When serving Pollo a la Brasa, consider putting out a selection of sauces and sides so guests can choose their favourites. 

A great way to serve the chicken is family-style, carving it at the table and letting everyone help themselves to the sides and sauces. 

With its bold flavour and variety of accompaniments, Pollo a la Brasa will surely be a crowd-pleaser at any gathering.

Variations on the classic Pollo a la Brasa recipe:

While the classic Pollo a la Brasa recipe is already delicious, plenty of ways exist to put a unique spin on it. Here are a few suggestions for variations on the traditional recipe:

  • Peruvian-style roasted chicken thighs: Instead of whole chicken, use bone-in, skin-on chicken thighs. The smaller pieces will cook way more quickly and evenly, and the skin will get crispy and flavourful in the oven.

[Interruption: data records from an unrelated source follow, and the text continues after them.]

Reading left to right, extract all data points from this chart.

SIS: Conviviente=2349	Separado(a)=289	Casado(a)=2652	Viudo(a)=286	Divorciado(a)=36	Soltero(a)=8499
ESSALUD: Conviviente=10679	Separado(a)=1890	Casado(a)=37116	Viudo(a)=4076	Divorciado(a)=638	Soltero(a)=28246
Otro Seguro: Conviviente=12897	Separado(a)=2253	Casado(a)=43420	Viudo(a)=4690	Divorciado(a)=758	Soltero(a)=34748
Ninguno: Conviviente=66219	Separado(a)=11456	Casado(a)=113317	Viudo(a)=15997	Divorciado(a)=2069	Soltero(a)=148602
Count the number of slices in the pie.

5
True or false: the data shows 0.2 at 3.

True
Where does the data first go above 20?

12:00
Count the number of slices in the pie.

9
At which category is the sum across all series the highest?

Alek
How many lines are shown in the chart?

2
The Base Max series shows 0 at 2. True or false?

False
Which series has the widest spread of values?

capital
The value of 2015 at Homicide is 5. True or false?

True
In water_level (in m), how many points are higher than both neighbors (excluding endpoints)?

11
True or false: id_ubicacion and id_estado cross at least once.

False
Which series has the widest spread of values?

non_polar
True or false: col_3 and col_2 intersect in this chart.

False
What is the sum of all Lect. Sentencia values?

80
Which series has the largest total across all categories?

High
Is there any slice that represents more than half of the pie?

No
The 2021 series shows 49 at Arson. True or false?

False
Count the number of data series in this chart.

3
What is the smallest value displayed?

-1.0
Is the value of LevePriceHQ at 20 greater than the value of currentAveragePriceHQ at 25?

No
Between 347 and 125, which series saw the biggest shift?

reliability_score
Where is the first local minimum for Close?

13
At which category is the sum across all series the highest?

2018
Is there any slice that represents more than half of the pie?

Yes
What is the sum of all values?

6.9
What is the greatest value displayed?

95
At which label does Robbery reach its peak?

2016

  • Spicy Pollo a la Brasa: If you like your food with a kick, add extra spice to the recipe. Mix some cayenne pepper, paprika, or red pepper flakes into the marinade or spice rub to give it extra heat.
  • Asian-inspired Pollo a la Brasa: Try adding some soy sauce, ginger, and garlic to the marinade, and serve the best chicken with a side of steamed rice and stir-fried vegetables for an Asian-inspired twist on the classic recipe.
  • Pollo a la Brasa tacos: Shred the cooked chicken and served it in tortillas with toppings like shredded lettuce, diced tomatoes, avocado, and sour cream for a fun and easy taco night.
  • Peruvian-style dipping sauce: Experiment with different sauces to serve alongside the chicken. Aji Amarillo sauce, huacatay sauce, or a garlic-lime aioli can all be delicious with Pollo a la Brasa.
  • Grilled Pollo a la Brasa: If you have a grill, try cooking the chicken on it instead of in the oven. The grill will add a smoky flavor to the chicken that can be delicious.

No matter which variation you choose, Pollo a la Brasa is a versatile and flavourful dish that surely be a hit with your family and friends.